Reading Time: 2 minutes

Evan Luthra is a “Top 30 Under 30” tech entrepreneur and blockchain expert recently published research made available to BSN that finds a major trend of companies moving towards the IEO model for funding. He and his company’s research is interesting in that it nakedly compares the performance of ICOs versus IEOs, and concludes that some companies are viewing the IEO as a perfectly legitimate funding tool.

IEO Model Becoming Increasingly Mainstream

Becoming reliant on the model for funding ultimately puts the industry in an awkward position, both with securities regulators and investors who are continually left holding empty bags.

Research finds that more than 65 IEOs have launched in the past six months, and the trend is only just ramping up, with normally reserved companies like Coinbase now flirting with the idea of offering the platform.

An IEO is essentially an ICO – or initial coin offering – with the backing of an exchange. Associating a token with an exchange immediately gives it a few things, good and bad. In one respect, it gives it liquidity, which is good – however, the “backing” also bestows the exchange with a degree of liability it will probably never rise to reckon with.

This being the case, many veterans of the industry are taking a more cautious approach to the burgeoning wave of “offerings” – or would they be better referred to as schemes?

According to Luthra, a perhaps more concerning trend is now emerging: companies are launching second rounds of token offerings, treating the model as a normal funding tool.

One company engaged in this trend is Roobee, who launched their third IEO on September 18th.

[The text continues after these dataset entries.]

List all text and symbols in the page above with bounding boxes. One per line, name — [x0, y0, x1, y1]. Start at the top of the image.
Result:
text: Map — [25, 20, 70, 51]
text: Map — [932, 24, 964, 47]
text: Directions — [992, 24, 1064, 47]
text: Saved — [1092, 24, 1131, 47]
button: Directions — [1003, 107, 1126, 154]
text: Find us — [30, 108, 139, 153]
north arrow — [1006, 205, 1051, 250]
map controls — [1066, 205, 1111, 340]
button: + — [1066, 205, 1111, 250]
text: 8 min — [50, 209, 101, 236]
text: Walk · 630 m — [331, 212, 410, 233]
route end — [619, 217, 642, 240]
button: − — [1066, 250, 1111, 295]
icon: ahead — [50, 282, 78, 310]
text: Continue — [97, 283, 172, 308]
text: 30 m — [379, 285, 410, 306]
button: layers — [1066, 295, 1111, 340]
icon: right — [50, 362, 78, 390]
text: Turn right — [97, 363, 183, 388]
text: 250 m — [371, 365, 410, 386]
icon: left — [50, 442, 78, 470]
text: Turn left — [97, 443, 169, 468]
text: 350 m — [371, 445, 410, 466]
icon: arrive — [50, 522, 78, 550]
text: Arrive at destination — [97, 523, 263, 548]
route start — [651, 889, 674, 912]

Roobee.io is a blockchain investment platform which says it “uses AI and transparent statistics in order to help people make smart investments.”

Is this a problem? It really depends on what these tokens amount to for their holders.

The ICO craze left a lot of people with empty pockets.

Let’s not be crass, though. The warning signs were all there, and plenty of people spoke against the hopium and over-eager market, where any back-of-envelope math and half-legible (if not plagiarized) whitepaper could earn a skeleton crew of would-be entrepreneuers millions and millions of dollars.

Even if exchanges are backing the new products, that doesn’t mean the majority of them should be expected to follow a different path.

According to the research, the IEO model, to date, hasn’t been used nearly as much as the ICO model was. This could be due to lower participation in later sales – the STO or “security token offering” is a blip in a graph provided as part of the research.

IEOs Have A Long Way To Go Before Doing As Much Damage As ICOs

IEOs Have A Long Way To Go Before Doing As Much Damage As ICOs // Source: El Group International

The main concern around the notion of the IEO is that many tokens offer both no utility and no inherent value. They entitle the holder to nothing, and they do nothing for the holder while he holds them.

They, are therefore, entirely speculative, which rarely makes a healthy market for too very long.